Le 1 novembre 2004 - 845 mots

Fondées en 1979 par le charismatique José Alvarez, les éditions du Regard fêtent cette année leur quart de siècle. Une gageure de tout premier plan quand on sait les difficultés rencontrées par l’édition d’art et quand on connaît l’exigence que s’impose cette maison, pionnière en son temps et qui demeure aujourd’hui une référence majeure sur les plans intellectuel et iconographique.

« Désertique » : voilà comment José Alvarez perçoit l’édition d’art à l’époque où il fonde sa maison, il y a désormais vingt-cinq ans. Un désert, qu’en comblant d’abord lui-même, il contribua grandement à peupler, tant sa démarche a suscité de vocations. « Il y a aujourd’hui trop de parutions et les livres se parasitent fatalement les uns les autres », regrette-t-il. Dans ce contexte, les éditions du Regard, pionnières en leur temps, font pourtant front avec un catalogue sans concession au grand public et une liberté intacte, qui commença avec la sortie d’un ouvrage sur le styliste Mariano Fortuny. Depuis lors, règnent invariablement le souci d’exhaustivité et le goût de la découverte. En 1980 sortait un livre sur Jean-Michel Frank, alors ignoré comme l’étaient les arts décos en général, sans même le nom de la maison en couverture. Mais il rencontra une audience « car il y avait une avidité incomparable », explique José Alvarez. La maison prend son essor au fil de publications audacieuses que son directeur a souvent pensées et programmées très en amont. Le livre phare de cette année, la monographie de Cy Twombly par Richard Leeman, est ainsi un projet qui remonte aux débuts des années 1980...
Convaincu du rôle clef de Courbet dans l’histoire comme chantre de l’indépendance et de l’autonomie artistiques, José Alvarez s’est fait le promoteur de domaines jugés secondaires et les a consacrés comme champs de création à part entière. Il traita ainsi exactement comme des peintres ou des sculpteurs les architectes (Jean Nouvel, Christian de Portzamparc…), mais encore les stylistes (Balenciaga, Dior…). Le parti pris intellectuel des éditions du Regard a donc fait évoluer les idées que l’on se fait de l’art ou de la création. Dorénavant, ce sont les artistes contemporains que la maison veut mettre en avant, sachant que pour José Alvarez, « l’enjeu de la mise en scène des œuvres dans l’espace du livre est très proche de celui d’une exposition ». Dans cette mesure, il envisage de travailler avec le photographe Georges Tony Stoll ou le plasticien Gilles Barbier, par exemple. Travailler « avec » et non pas « sur », car ce type de démarche signifie forcément qu’un dialogue s’instaure et que le couple auteur-éditeur prend une part active dans l’évolution esthétique de l’artiste. Ce dialogue, jadis assumé par les marchands et les critiques, existe fort peu aujourd’hui. Et José Alvarez avoue son enthousiasme à reprendre le flambeau. La relation privilégiée qu’il entretient avec Anselm Kiefer et le catalogue qu’il sort à son sujet dans les mois à venir, relèvent aussi de cette exigence.

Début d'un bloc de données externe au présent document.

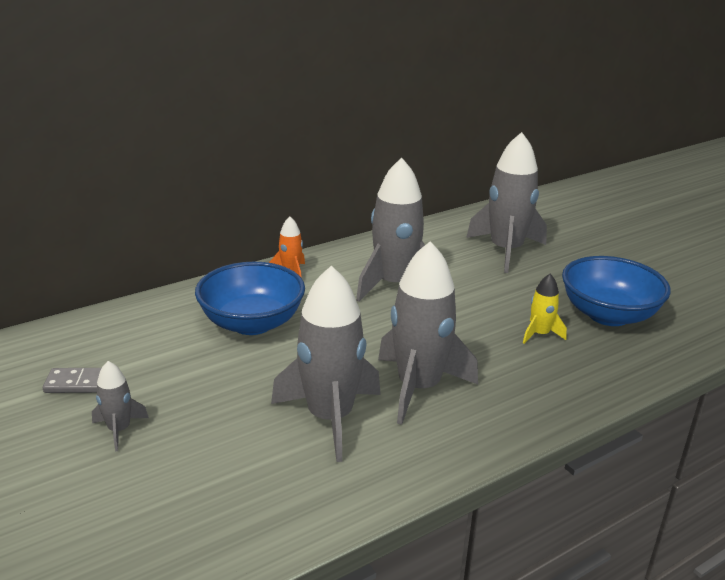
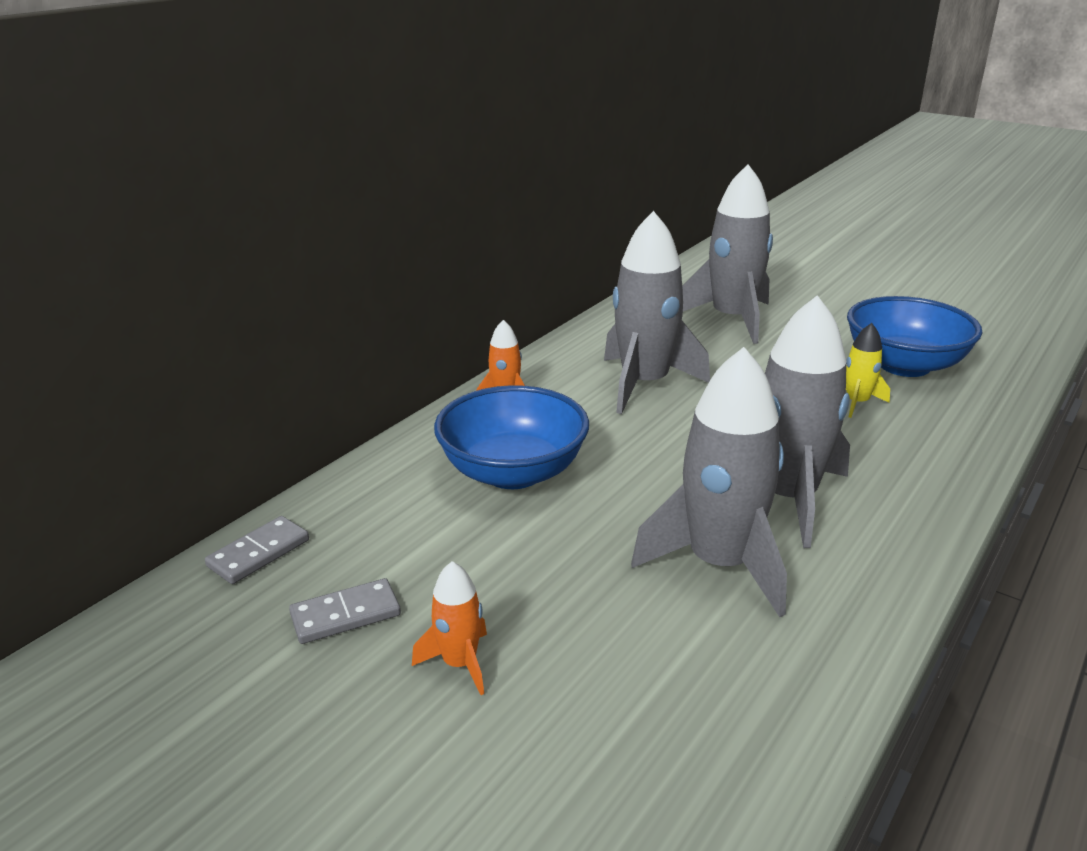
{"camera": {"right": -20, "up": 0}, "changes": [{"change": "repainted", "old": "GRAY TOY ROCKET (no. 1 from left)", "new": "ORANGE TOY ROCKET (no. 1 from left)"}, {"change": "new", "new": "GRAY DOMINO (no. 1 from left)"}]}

Nourri d’une conviction profonde
Les ouvrages parus aux éditions du Regard ne sont jamais les fruits d’une stratégie, mais d’une conviction profonde. Il n’est d’ailleurs pas étonnant qu’en sacrifiant une fois à la concession commerciale en sortant Baskets en 1997 – qui était en outre réussi – les éditions aient essuyé un échec, comme une mise en garde du destin. Pas de stratégie, donc, mais, parallèlement à la rigueur, un principe de plaisir. Des « friandises », comme dit José Alvarez, l’œil pétillant. On sent combien Les Lettres d’amour en Somalie (1983) de Frédéric Mitterrand, en marge de la ligne habituelle, ont été importantes et savoureuses. « Ma friandise, cette année, c’est le catalogue sur Kiefer. Son travail inédit pour la Bicocca de Milan sur sept tours détourés est stupéfiant », explique-t-il avec appétit.
Reste, en plus des désirs du moment, deux caractéristiques essentielles : une forme d’autocritique sincère et constructive, d’abord. Les éditions du Regard ne se cantonnent pas à une seule version d’un livre quand celui-ci a besoin d’être renouvelé et d’acquérir, ou plutôt de réacquérir, son exhaustivité. Le public pourra ainsi se procurer avec plaisir le fameux Dictionnaire de la mode au 20e siècle, qui subit un lifting fort légitime, et ressort prochainement. Deuxième caractéristique importante, José Alvarez sait reconnaître sans fausse modestie ce qui a une valeur immuable. Réalisme et vision sociale chez Courbet et Proudhon de Rubin (1999), De la peinture italienne par Giovanni
Morelli (1994) ou le Bronzino de Maurice Brock (2002) sont de grandes références universitaires. Depuis septembre, la publication des textes de Roberto Longhi sur le Caravage constitue assurément une contribution capitale à l’histoire de l’art.
Au cœur de magnifiques bureaux rue du Delta, dans une sérénité trompeuse, qui cache un acharnement au travail, les éditions du Regard entament donc leur deuxième quart de siècle. Le temps n’a pas altéré la foi de José Alvarez et ce dernier se dit prêt à poursuivre son aventure vingt-cinq ans de plus, à condition de conserver encore et toujours une qualité et une indépendance similaires. Si l’occasion nous est donnée de souffler les bougies avec lui, nous ferons le même vœu.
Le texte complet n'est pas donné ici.